(Extracted material begins)

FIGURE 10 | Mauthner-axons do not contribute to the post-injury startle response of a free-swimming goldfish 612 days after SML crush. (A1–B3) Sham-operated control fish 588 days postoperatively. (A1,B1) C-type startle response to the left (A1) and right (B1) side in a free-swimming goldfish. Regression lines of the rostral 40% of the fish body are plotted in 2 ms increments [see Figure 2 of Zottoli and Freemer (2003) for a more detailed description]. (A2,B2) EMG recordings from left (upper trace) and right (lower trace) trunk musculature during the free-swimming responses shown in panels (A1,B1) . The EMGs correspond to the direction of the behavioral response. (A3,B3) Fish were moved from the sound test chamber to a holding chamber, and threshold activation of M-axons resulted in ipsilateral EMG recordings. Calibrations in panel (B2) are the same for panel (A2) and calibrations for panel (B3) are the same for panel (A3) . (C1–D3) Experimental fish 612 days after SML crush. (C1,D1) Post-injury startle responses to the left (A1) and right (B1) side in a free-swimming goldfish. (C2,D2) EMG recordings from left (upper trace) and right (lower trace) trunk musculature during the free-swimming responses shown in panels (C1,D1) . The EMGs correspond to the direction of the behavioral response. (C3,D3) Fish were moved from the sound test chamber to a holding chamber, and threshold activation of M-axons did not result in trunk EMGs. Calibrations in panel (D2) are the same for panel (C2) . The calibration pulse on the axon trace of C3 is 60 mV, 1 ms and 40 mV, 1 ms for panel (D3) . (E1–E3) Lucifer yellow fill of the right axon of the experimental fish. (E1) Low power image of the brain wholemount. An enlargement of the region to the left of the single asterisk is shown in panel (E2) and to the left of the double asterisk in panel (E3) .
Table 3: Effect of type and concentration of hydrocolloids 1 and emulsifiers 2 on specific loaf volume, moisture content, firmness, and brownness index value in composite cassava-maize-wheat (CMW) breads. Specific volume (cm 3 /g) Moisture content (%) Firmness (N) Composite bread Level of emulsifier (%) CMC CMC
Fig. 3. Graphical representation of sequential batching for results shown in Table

(Extracted material ends)
(Extracted material begins)

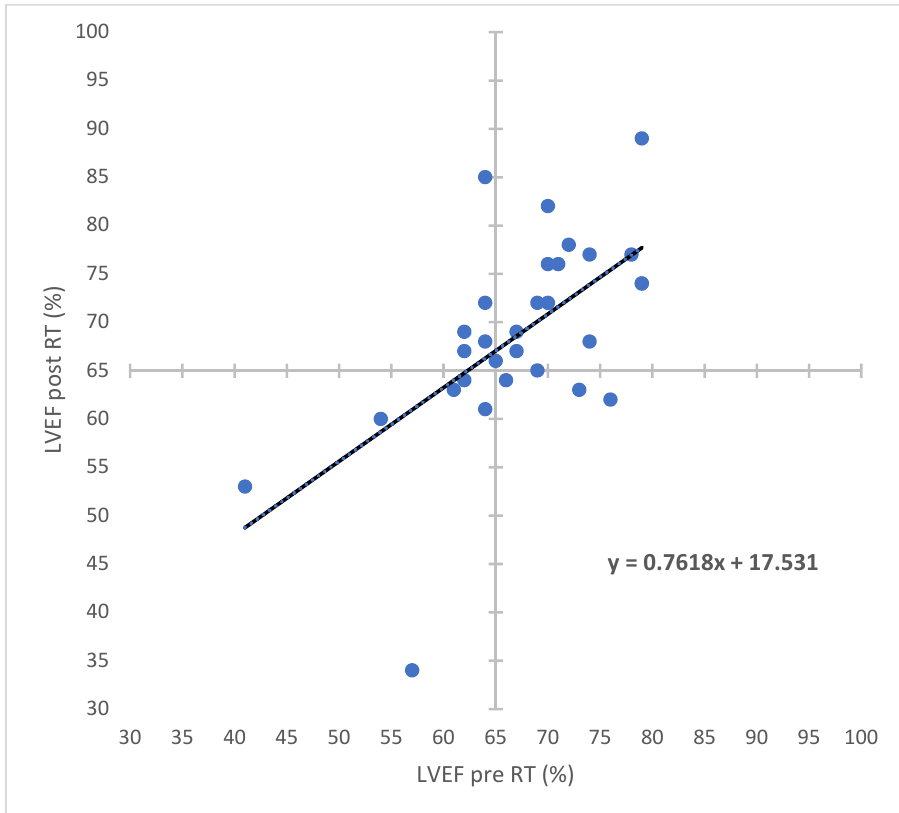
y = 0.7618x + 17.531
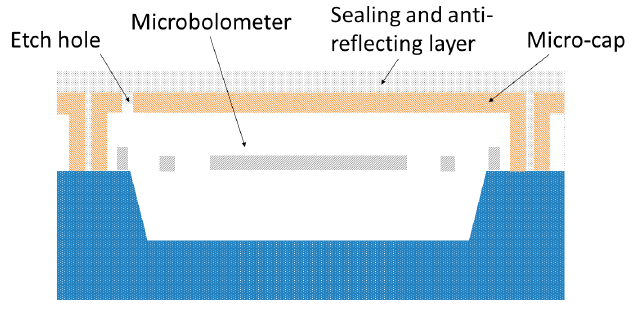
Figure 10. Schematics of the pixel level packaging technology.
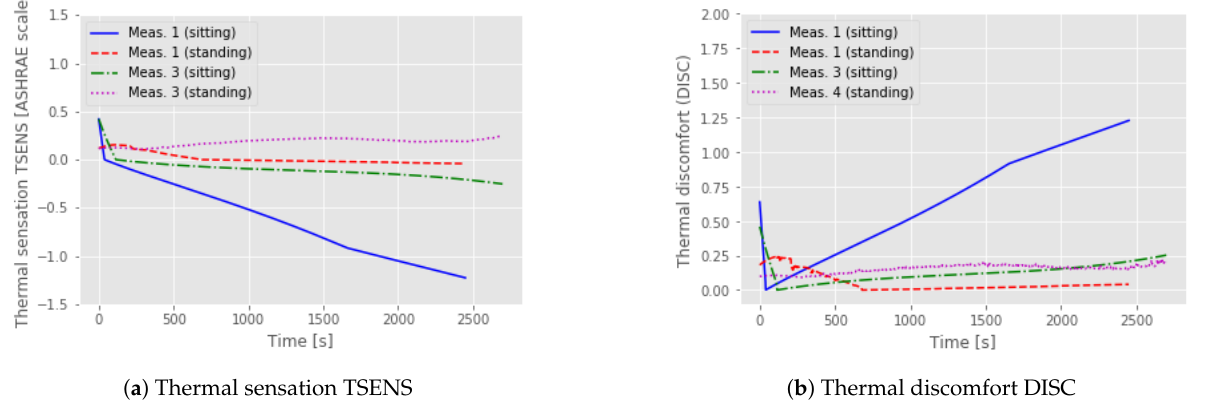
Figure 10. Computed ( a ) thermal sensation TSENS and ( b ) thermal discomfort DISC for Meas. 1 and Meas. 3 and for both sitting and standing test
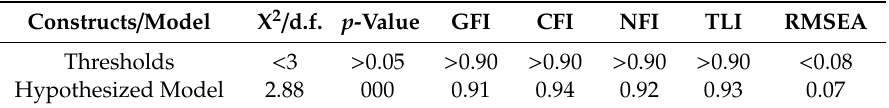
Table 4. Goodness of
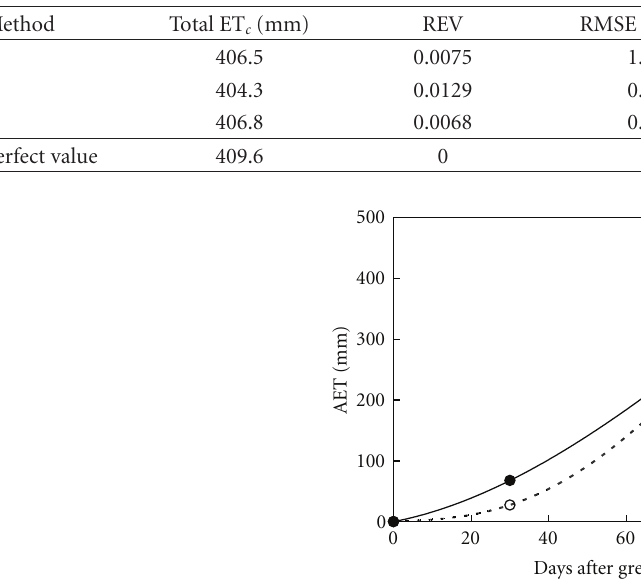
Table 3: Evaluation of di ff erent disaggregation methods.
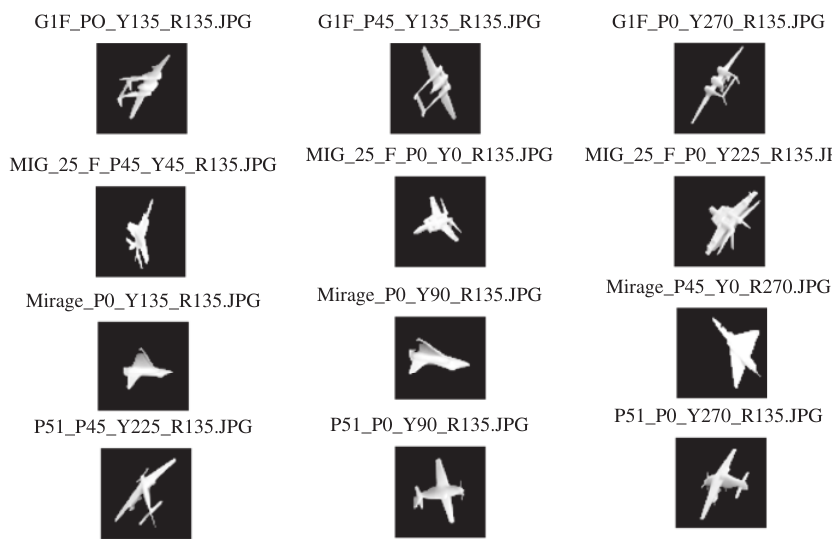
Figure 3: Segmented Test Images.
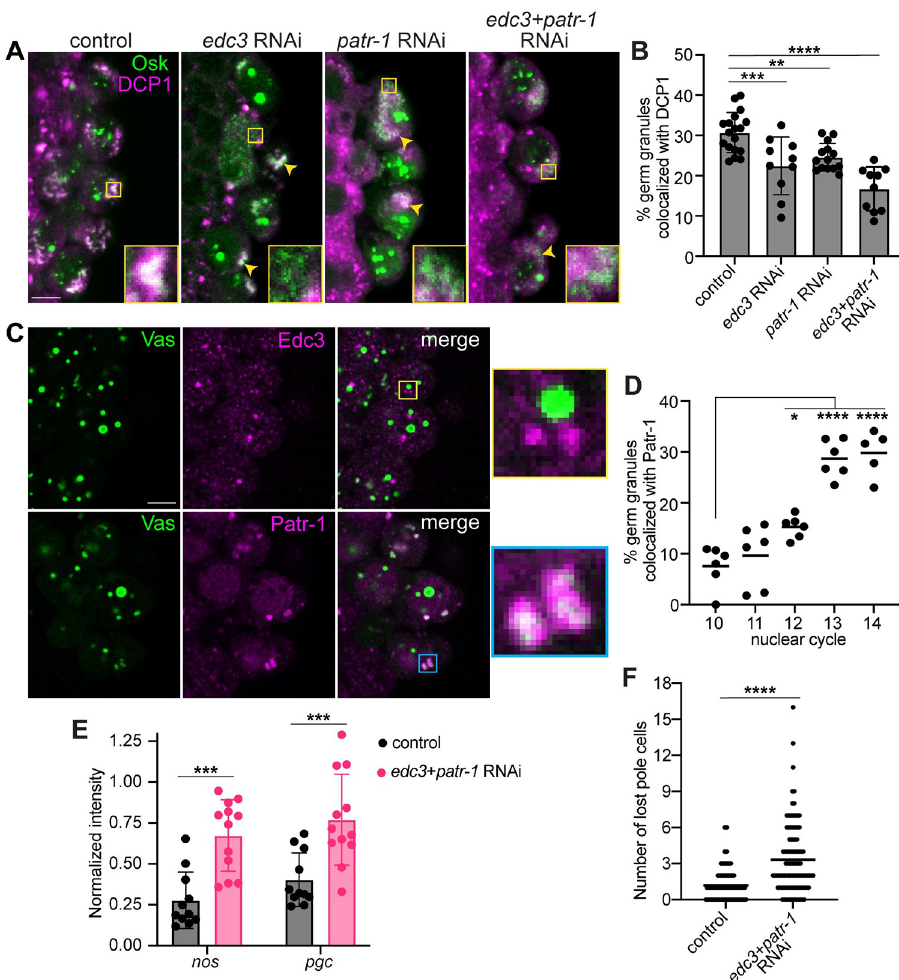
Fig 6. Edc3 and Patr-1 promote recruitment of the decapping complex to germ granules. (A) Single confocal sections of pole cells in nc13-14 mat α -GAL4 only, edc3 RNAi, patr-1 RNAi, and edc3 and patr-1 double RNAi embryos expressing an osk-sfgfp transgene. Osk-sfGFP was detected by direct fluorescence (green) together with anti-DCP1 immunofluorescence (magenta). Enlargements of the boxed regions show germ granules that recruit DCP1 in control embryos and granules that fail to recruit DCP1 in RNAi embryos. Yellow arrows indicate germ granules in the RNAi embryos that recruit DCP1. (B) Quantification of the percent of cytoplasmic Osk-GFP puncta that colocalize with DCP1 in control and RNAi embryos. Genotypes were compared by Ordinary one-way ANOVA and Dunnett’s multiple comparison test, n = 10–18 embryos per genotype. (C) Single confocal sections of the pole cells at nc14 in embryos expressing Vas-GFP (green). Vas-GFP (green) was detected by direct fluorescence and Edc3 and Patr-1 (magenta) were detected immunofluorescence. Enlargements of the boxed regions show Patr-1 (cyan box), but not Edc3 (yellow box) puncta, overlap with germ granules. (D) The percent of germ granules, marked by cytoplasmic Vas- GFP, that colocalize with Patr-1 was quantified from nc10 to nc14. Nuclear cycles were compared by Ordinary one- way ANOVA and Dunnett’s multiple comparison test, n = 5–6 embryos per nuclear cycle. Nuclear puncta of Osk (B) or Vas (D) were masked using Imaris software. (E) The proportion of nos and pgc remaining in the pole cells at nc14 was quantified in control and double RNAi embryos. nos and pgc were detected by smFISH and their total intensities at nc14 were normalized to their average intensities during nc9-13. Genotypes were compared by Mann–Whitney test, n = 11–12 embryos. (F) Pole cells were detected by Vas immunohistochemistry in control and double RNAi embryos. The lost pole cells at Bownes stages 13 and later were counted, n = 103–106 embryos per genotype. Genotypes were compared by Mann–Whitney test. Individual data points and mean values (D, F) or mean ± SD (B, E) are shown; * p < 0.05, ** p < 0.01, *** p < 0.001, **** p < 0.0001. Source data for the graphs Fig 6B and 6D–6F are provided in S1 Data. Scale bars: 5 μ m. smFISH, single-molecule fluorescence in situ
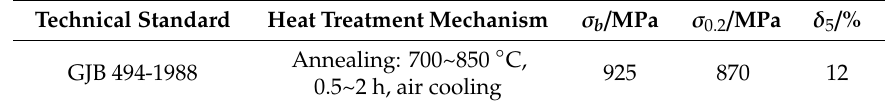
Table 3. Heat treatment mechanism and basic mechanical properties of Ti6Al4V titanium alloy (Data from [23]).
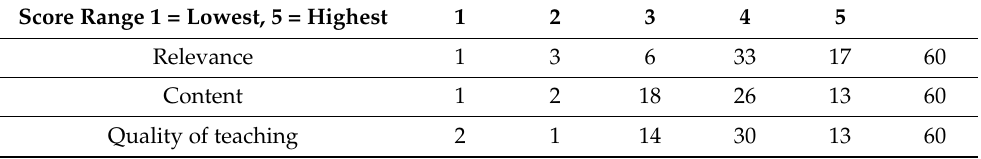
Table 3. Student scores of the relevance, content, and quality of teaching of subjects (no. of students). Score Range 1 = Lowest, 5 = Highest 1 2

(Extracted material ends)
(Extracted material begins)

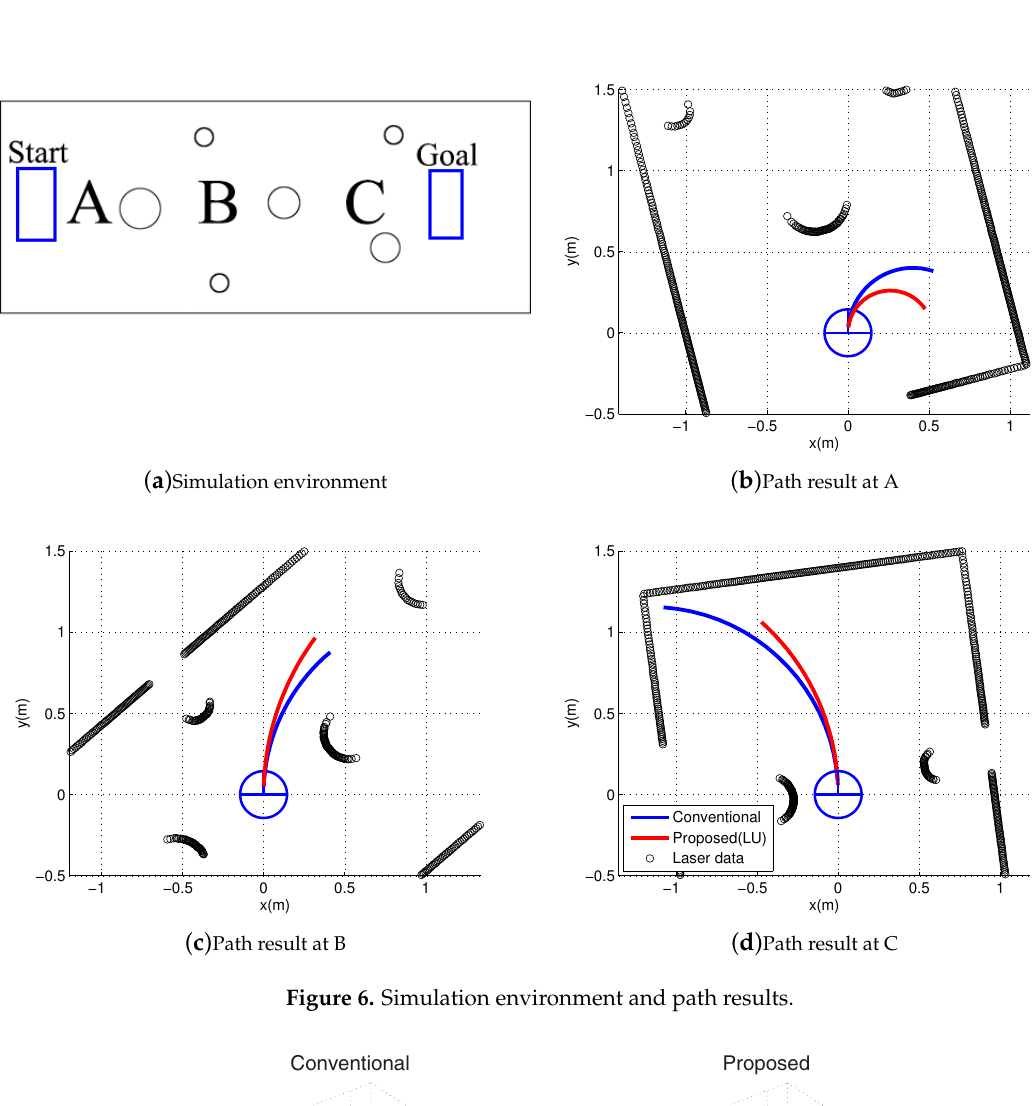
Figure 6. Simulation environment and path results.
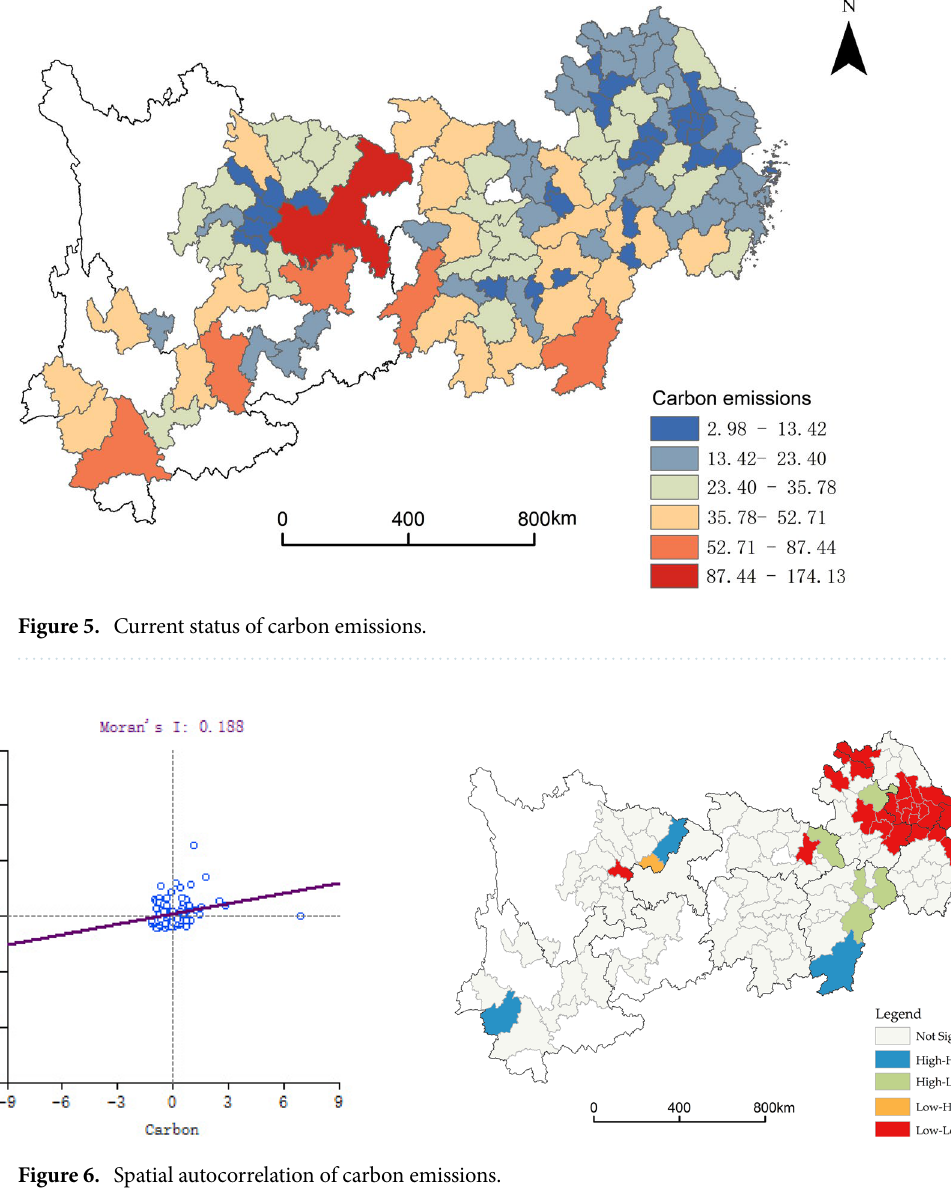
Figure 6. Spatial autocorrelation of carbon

(Extracted material ends)

Exercise prompt
Copy all lines from the material above that hold the word "results".

Expected answer
Fig. 3. Graphical representation of sequential batching for results shown in Table
Figure 6. Simulation environment and path results.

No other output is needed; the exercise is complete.